Aufgabe:
Gib aus dem folgenden Auszug über Schule und Eltern den Abschnitt zwischen „Das Eltern-Schule-Verhältnis ist“ und „Kinder oder nicht?“ einschließlich wortgetreu wieder.

Auszug:
════
Das Eltern-Schule-Verhältnis ist ein sehr wichtiges Verhältnis. Selbstverständlich bin ich dafür, dass die Eltern imstande sein sollen, ihren Kindern zu helfen. Nur, wenn das Einkommen der Familie nicht dazu ausreicht, die Grundbedürfnisse der Kinder zu befriedigen, dann stehen wir vor einem großem Problem, nämlich: Wie sind die Eltern imstande, auf ihre Kinder aufzupassen? Gibt es eine Möglichkeit einer zufriedenstellenden Aufsicht für diese Kinder oder nicht?
Die Gesamtschule und die sogenannte Ganztagsschule ist nicht eine Sache, wo wir sagen, dort sollen die Kinder aufbewahrt werden, sondern dieses Bildungssystem soll dazu führen, dass die Kinder - egal, aus welchen Schichten sie kommen - miteinander lernen können, ihr Wissen untereinander teilen können. Hier können und dürfen wir die Kinder nicht dafür abstrafen, dass ihre Eltern nicht imstande sind, diesen Aufgaben nachzukommen. Im Zentrum unserer Debatte stehen das Bildungssystem und die Chancen der Kinder.
════
Quellenauszug:

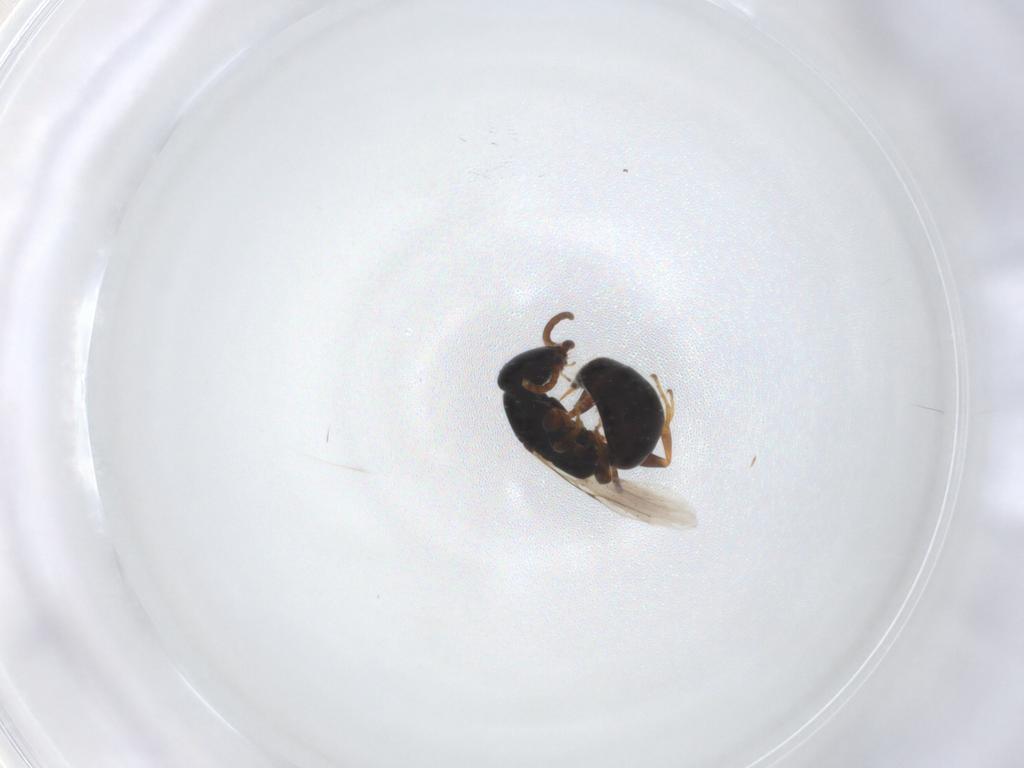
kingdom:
════
Musterlösung:
Das Eltern-Schule-Verhältnis ist ein sehr wichtiges Verhältnis. Selbstverständlich bin ich dafür, dass die Eltern imstande sein sollen, ihren Kindern zu helfen. Nur, wenn das Einkommen der Familie nicht dazu ausreicht, die Grundbedürfnisse der Kinder zu befriedigen, dann stehen wir vor einem großem Problem, nämlich: Wie sind die Eltern imstande, auf ihre Kinder aufzupassen? Gibt es eine Möglichkeit einer zufriedenstellenden Aufsicht für diese Kinder oder nicht?